The sandbox exists because the model isn’t perfect. Configuring it well means acknowledging which mistakes are tolerable at which cost, not assuming the default configuration covers every case.

One operational note worth keeping: when you do enable network access for a session that runs npm install, review what packages were actually installed before committing the lockfile change. The sandbox permitted the install; you still own the decision of whether that install was correct.

For teams that run Codex in shared CI environments, the sandbox configuration deserves a dedicated review. A CI job that invokes Codex with broad permissions — network on, no credential separation — has a different risk profile than an individual developer running it locally on a throwaway branch. The blast radius of a model mistake scales with the environment it’s running in. A misconfigured Codex session on a developer’s laptop is a recoverable incident; the same configuration on a CI runner with production credentials in the environment is a potentially serious one. Treating the sandbox defaults as suitable for both contexts isn’t correct.

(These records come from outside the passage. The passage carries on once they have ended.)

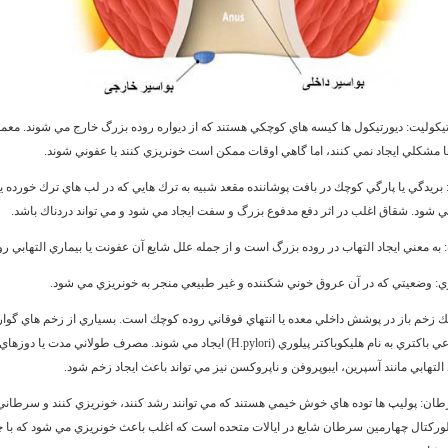
تيكوليت:
ديورتيكول ها كيسه هاي كوچكي هستند كه از ديواره روده بزرگ خارج مي شوند. معمو
ا مشكلي ايجاد نمي كنند، اما گاهي اوقات ممكن است خونريزي كنند يا عفوني شوند.
بريدگي يا پارگي كوچك در بافت پوشاننده مقعد شبيه به ترك هايي كه در لب هاي ترك خورده 
مي شود. شقاق اغلب در اثر دفع مدفوع بزرگ و سفت ايجاد مي شود و مي تواند دردناك باشد.
به معني ايجاد التهاب در روده بزرگ است و از جمله علل شايع آن عفونت يا بيماري التهابي ر
ي:
وضعيتي كه در آن عروق خوني شكننده و غير طبيعي منجر به خونريزي مي شود.
 زخم باز در پوشش داخلي معده يا انتهاي فوقاني روده كوچك است. بسياري از زخم هاي گوار
عفونت با نوعي باكتري به نام هليكوباكتر پيلوري (H.pylori) ايجاد مي شوند. مصرف طولاني مدت يا دو
لتهابي مانند آسپرين، ايبوپروفن و ناپروكسن نيز مي تواند باعث ايجاد زخم شود.
رطان:
پوليپ ها توده هاي خوش خيمي هستند كه مي توانند رشد كنند، خونريزي كنند و سرطاني
ركتال چهارمين سرطان شايع در ايالات متحده است كه اغلب باعث خونريزي مي شود كه با 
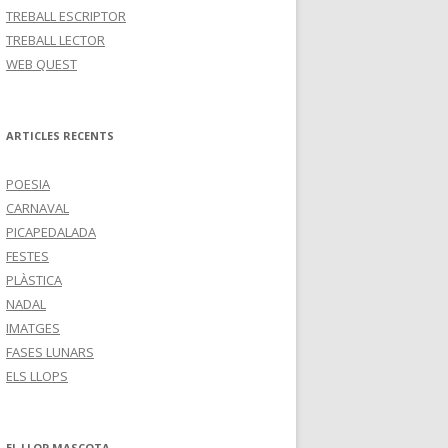
TREBALL ESCRIPTOR
TREBALL LECTOR
WEB QUEST
ARTICLES RECENTS
POESIA
CARNAVAL
PICAPEDALADA
FESTES
PLÀSTICA
NADAL
IMATGES
FASES LUNARS
ELS LLOPS
EL LLOP MASCOTA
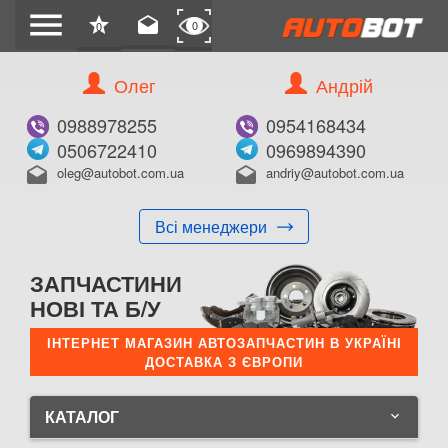
menu
star
drafts
0
0
Олег
Андрій
0988978255
0954168434
0506722410
0969894390
oleg@autobot.com.ua
andriy@autobot.com.ua
drafts
drafts
Всі менеджери
ЗАПЧАСТИНИ
НОВІ ТА Б/У
ІНТЕРНЕТ МАГАЗИН АВТОЗАПЧАСТИН В УКРАЇНІ
ДОСТАВКА З ЄВРОПИ
КАТАЛОГ
keyboard_arrow_down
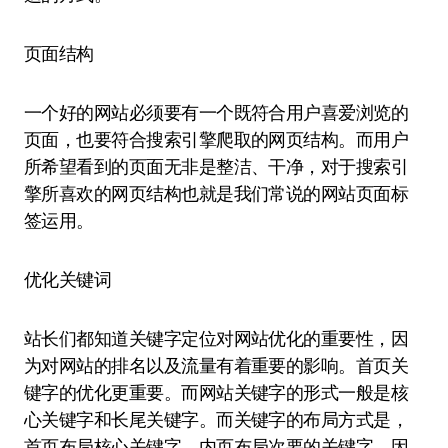
页面结构
一个好的网站必须要有一个既符合用户喜爱浏览的
页面，也要符合搜索引擎爬取的网页结构。而用户
所希望看到的页面无非是整洁、干净，对于搜索引
擎所喜欢的网页结构也就是我们常说的网站页面标
签运用。
优化关键词
站长们都知道关键字定位对网站优化的重要性，因
为对网站的排名以及流量有着重要的影响。首页关
键字的优化更重要。而网站关键字的形式一般是核
心关键字和长尾关键字。而关键字的布局方式是，
首页布局核心关键字，内页布局次要的关键字。因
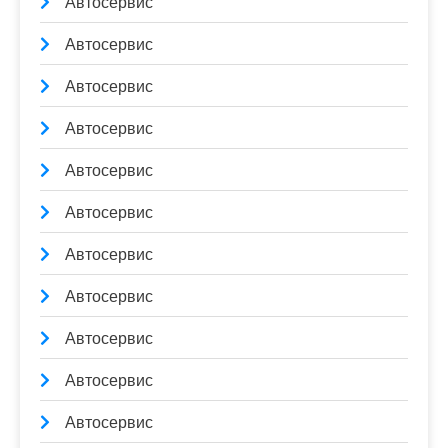
Автосервис
Автосервис
Автосервис
Автосервис
Автосервис
Автосервис
Автосервис
Автосервис
Автосервис
Автосервис
Автосервис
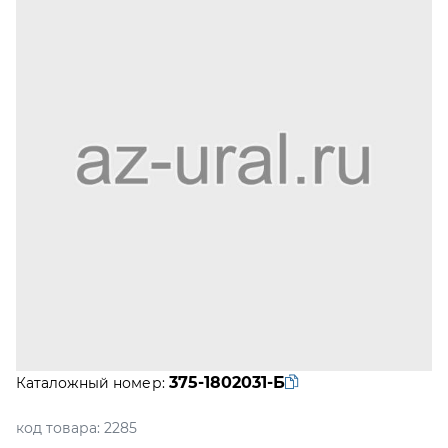
375-1802031-Б
Каталожный номер:
код товара:
2285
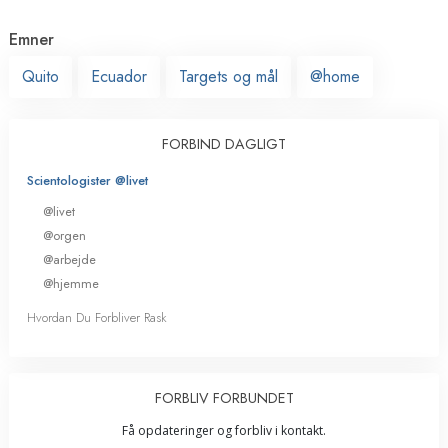
Emner
Quito
Ecuador
Targets og mål
@home
FORBIND DAGLIGT
Scientologister @livet
@livet
@orgen
@arbejde
@hjemme
Hvordan Du Forbliver Rask
FORBLIV FORBUNDET
Få opdateringer og forbliv i kontakt.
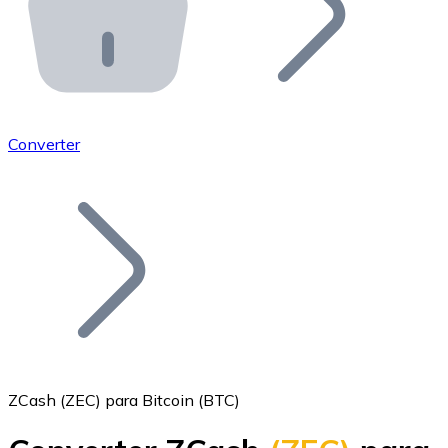
API Bitnovo
Integre nossa API no seu ecossistema.
Tornar-se Revendedor
Junte-se à nossa rede de revendedores e comercialize 
Converter
Adicionar um Token
Adicione o token do seu projeto ao nosso serviço de c
ZCash (ZEC) para Bitcoin (BTC)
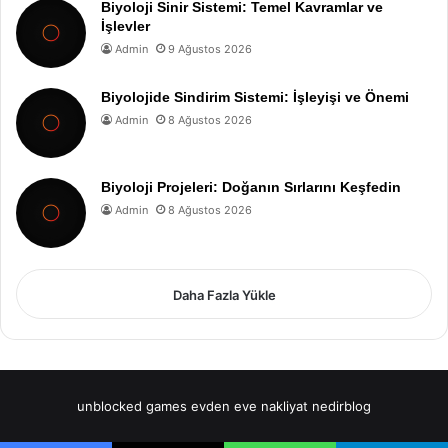
Biyoloji Sinir Sistemi: Temel Kavramlar ve
İşlevler
Admin
9 Ağustos 2026
Biyolojide Sindirim Sistemi: İşleyişi ve Önemi
Admin
8 Ağustos 2026
Biyoloji Projeleri: Doğanın Sırlarını Keşfedin
Admin
8 Ağustos 2026
Daha Fazla Yükle
unblocked games
evden eve nakliyat
nedirblog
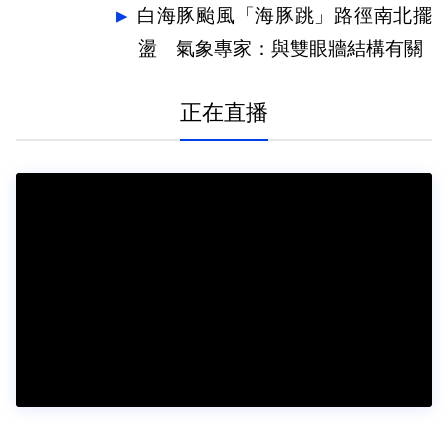
白海豚颱風「海豚跳」路徑南北擺
盪 氣象專家：與雙眼牆結構有關
正在直播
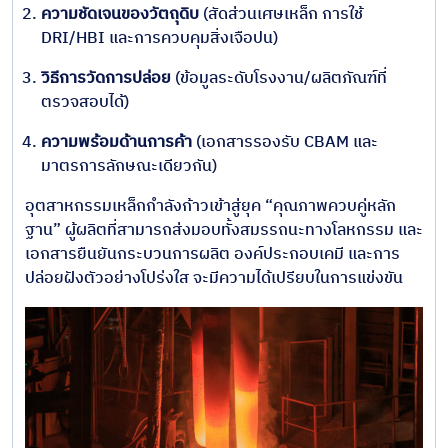
ความชัดเจนของวัตถุดิบ
(สัดส่วนเศษเหล็ก การใช้
DRI/HBI และการควบคุมสิ่งเจือปน)
วิธีการวัดการปล่อย
(ข้อมูลระดับโรงงาน/ผลิตภัณฑ์ที่
ตรวจสอบได้)
ความพร้อมด้านการค้า
(เอกสารรองรับ CBAM และ
มาตรการลักษณะเดียวกัน)
อุตสาหกรรมเหล็กกำลังก้าวเข้าสู่ยุค “คุณภาพควบคู่หลัก
ฐาน” ผู้ผลิตที่สามารถส่งมอบทั้งสมรรถนะทางโลหกรรม และ
เอกสารยืนยันกระบวนการผลิต องค์ประกอบเคมี และการ
ปล่อยฝังตัวอย่างโปร่งใส จะมีความได้เปรียบในการแข่งขัน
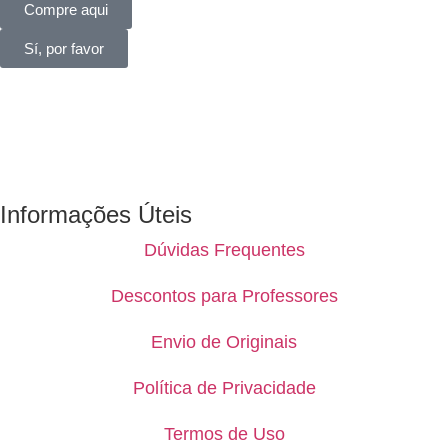
Compre aqui
Sí, por favor
Informações Úteis
Dúvidas Frequentes
Descontos para Professores
Envio de Originais
Política de Privacidade
Termos de Uso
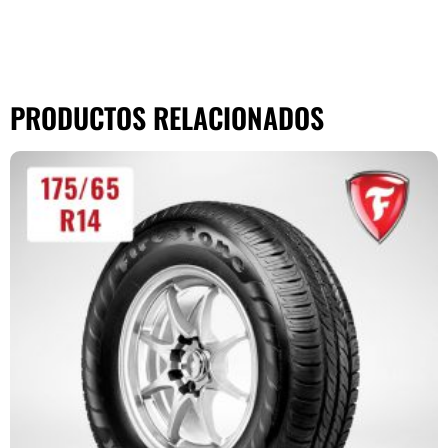
PRODUCTOS RELACIONADOS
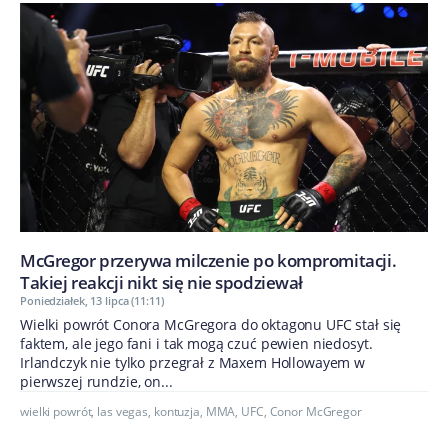
McGregor przerywa milczenie po kompromitacji.
Takiej reakcji nikt się nie spodziewał
Poniedziałek, 13 lipca (11:11)
Wielki powrót Conora McGregora do oktagonu UFC stał się
faktem, ale jego fani i tak mogą czuć pewien niedosyt.
Irlandczyk nie tylko przegrał z Maxem Hollowayem w
pierwszej rundzie, on...
wielki powrót
,
las vegas
,
kontuzja
,
MMA
,
UFC
,
Conor McGregor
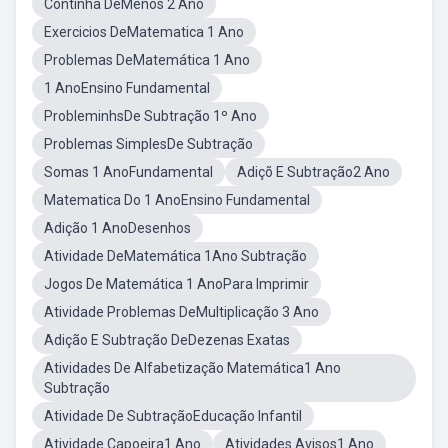
Continha DeMenos 2 Ano
Exercicios DeMatematica 1 Ano
Problemas DeMatemática 1 Ano
1 AnoEnsino Fundamental
ProbleminhsDe Subtração 1º Ano
Problemas SimplesDe Subtração
Somas 1 AnoFundamental
Adiçõ E Subtração2 Ano
Matematica Do 1 AnoEnsino Fundamental
Adição 1 AnoDesenhos
Atividade DeMatemática 1Ano Subtração
Jogos De Matemática 1 AnoPara Imprimir
Atividade Problemas DeMultiplicação 3 Ano
Adição E Subtração DeDezenas Exatas
Atividades De Alfabetização Matemática1 Ano
Subtração
Atividade De SubtraçãoEducação Infantil
Atividade Capoeira1 Ano
Atividades Avisos1 Ano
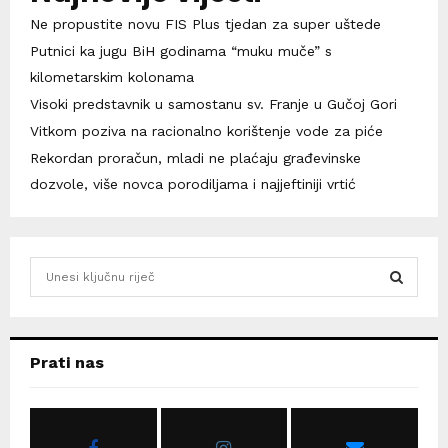
Ne propustite novu FIS Plus tjedan za super uštede
Putnici ka jugu BiH godinama “muku muče” s
kilometarskim kolonama
Visoki predstavnik u samostanu sv. Franje u Gučoj Gori
Vitkom poziva na racionalno korištenje vode za piće
Rekordan proračun, mladi ne plaćaju građevinske
dozvole, više novca porodiljama i najjeftiniji vrtić
S
e
a
S
r
c
E
Prati nas
h
f
A
o
r
R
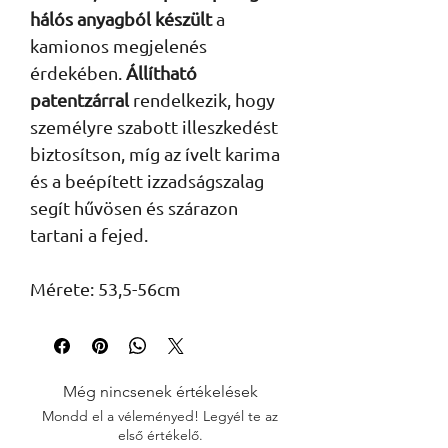
hálós anyagból készült
a
kamionos megjelenés
érdekében.
Állítható
patentzárral
rendelkezik, hogy
személyre szabott illeszkedést
biztosítson, míg az ívelt karima
és a beépített izzadságszalag
segít hűvösen és szárazon
tartani a fejed.
Mérete: 53,5-56cm
Még nincsenek értékelések
Mondd el a véleményed! Legyél te az
első értékelő.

One thing that often surprises people: the sandbox is active regardless of which --approval-policy mode you choose. The approval policy controls how often Codex pauses to ask for confirmation before running a command. The sandbox controls what those commands are allowed to do once they run. They’re independent axes. You can have a fully-interactive approval policy (Codex asks before every command) combined with no sandbox (commands can do anything once approved), or a fully-autonomous approval policy combined with the default sandbox (commands run without confirmation but within sandbox bounds). The defaults pair --approval-policy=on-failure with sandbox enabled — Codex confirms commands that would require the sandbox to block, and runs low-risk commands autonomously within the restricted environment.

The broader insight about Codex’s sandbox is that it’s doing something most security tooling doesn’t: restricting a cooperative process that you control, not a hostile one you’re defending against. Its goal isn’t to defeat an adversary — it’s to limit the footprint of imperfect automation. That narrower scope is exactly why it works for what it’s designed for, and exactly why it’s insufficient for threat models it wasn’t designed for.

As Codex matures and the models it runs improve, the default configurations will likely shift — more autonomous permission on straightforward tasks, tighter restrictions where the consequence of error is high. The current sandbox defaults are calibrated for where model reliability is now, not where it will be. Revisiting your session configuration as the tool evolves, rather than treating the current defaults as permanent, is the right long-term posture.